Remember, solution providers are trying to tackle problems in order to help your enterprise.

You have to have real relationships. You have to be able to get past all the pleasantries and get to where the rubber meets the road. The relationship has to be cooperative. We’re talking about implementing some of the most complex technology out there, and it boils down to interpersonal relationships. This is how technology should be addressed within any organization.

Takeaway Five → Build relationships first, sell solutions second.

There’s so much noise in the marketplace. If all your enterprise wants is another tool or product, no problem. Go ahead and choose what you need to your heart’s content. But if you’re looking for a way to elevate how security is viewed within your organization, choose your products wisely.

It boils down to how you and your solution providers help each other. For both parties this includes listening to each other and sharing a common vision.

For the solution provider this means:

  • Adjusting your solution to fit the needs of the market and, specifically, the potential users you are talking to now.
  • Proving value—both for the business and for future users.
  • Stay connected on all levels, not just security. Listen to all the enterprise pains across the board. It’s not only about what you can do from a security standpoint. It’s what security can also do from a business standpoint.

Taking this approach allows the solution provider and the enterprise to evolve together. And it allows the enterprise to bring a collaborative, innovative partner to the business.

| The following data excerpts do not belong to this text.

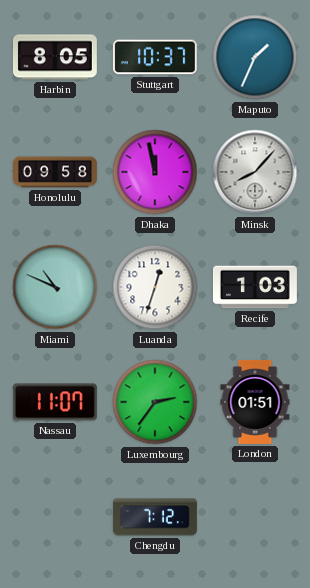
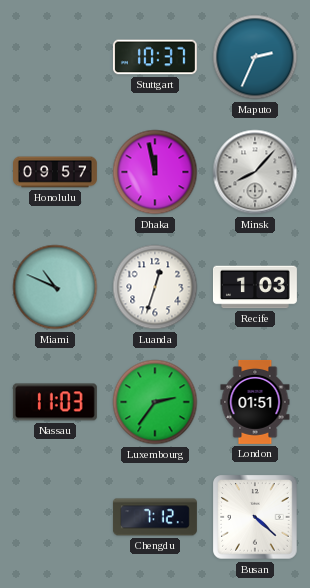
Harbin: 8:05 -> none
Maputo: 1:34 -> 2:34
Honolulu: 09:58 -> 09:57
Nassau: 11:07 -> 11:03
Busan: none -> 4:22
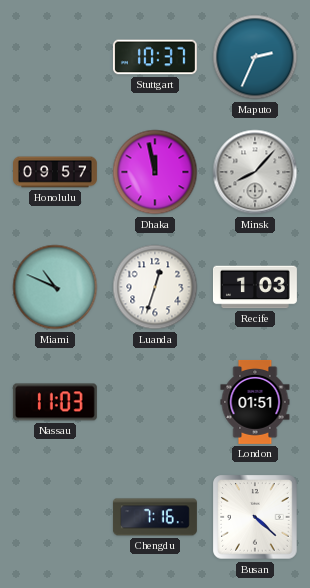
Luxembourg: 2:36 -> none
Chengdu: 7:12 -> 7:16
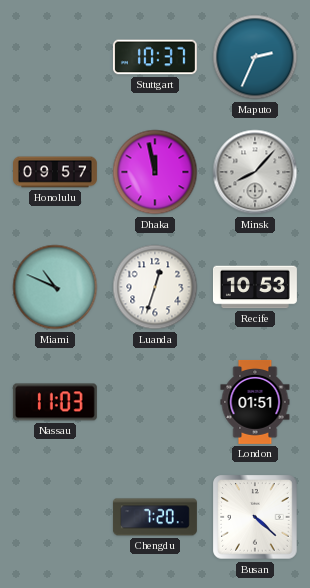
Recife: 1:03 -> 10:53
Chengdu: 7:16 -> 7:20
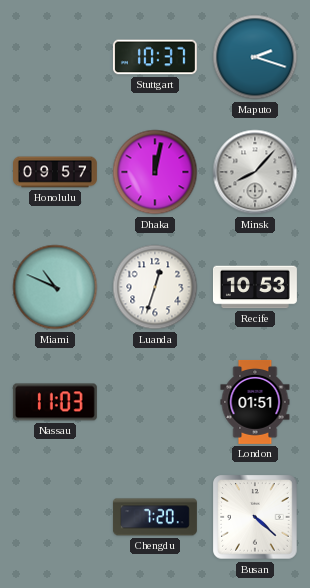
Maputo: 2:34 -> 2:18
Dhaka: 11:58 -> 12:02
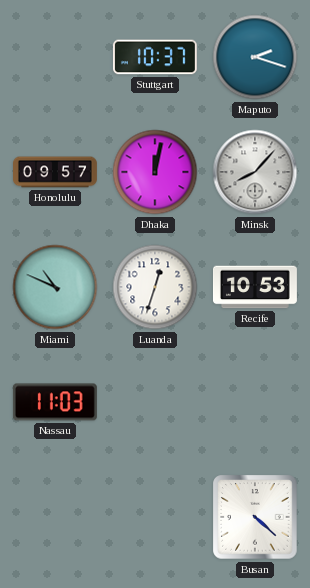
London: 01:51 -> none
Chengdu: 7:20 -> none
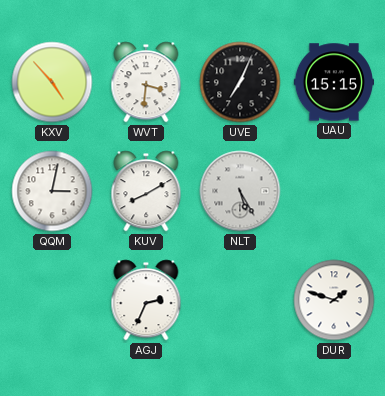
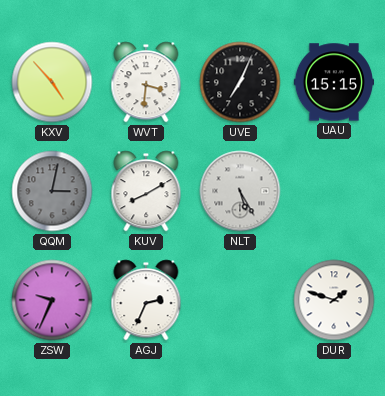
QQM dial: white -> grey
ZSW: none -> 9:34
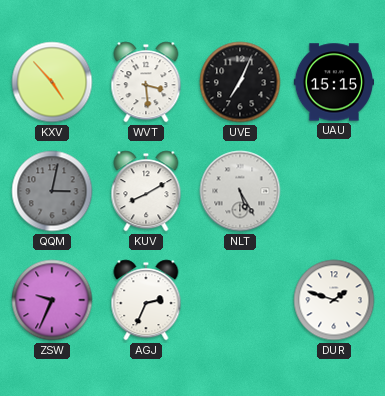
WVT: 3:31 -> 3:29
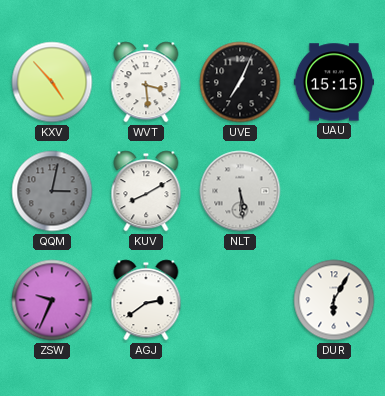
NLT: 5:25 -> 5:29
AGJ: 2:34 -> 2:39
DUR: 1:48 -> 6:05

Our future world is a cloud-first world. And all businesses are running a speed-to-market race. This inevitably means businesses will be forced to go down the cloud journey road. Knowing this, it’s extremely important for enterprises to get their cloud governance framework right. If you don’t define this, you’ll easily get lost in the flurry of new technology without achieving the value needed.

This is why, ideally, partnerships begin outside of any commercial operation. The beginning is a relationship, the contract comes later.


Hopefully these five takeaways are valuable to you as you think through your cloud governance strategy.

As a helpful exercise, next time you sit down to evaluate a solution, think about taking your security engineers out of the room. Instead bring in the business players and perhaps some of your key customers. This isn’t about taking away the ownership from security, but rather about starting with the end in mind. Afterall, you need to meet business, developer, and customer needs—as their needs drive the core requirements of the business and (hopefully) reduce the risk as these requirements are met.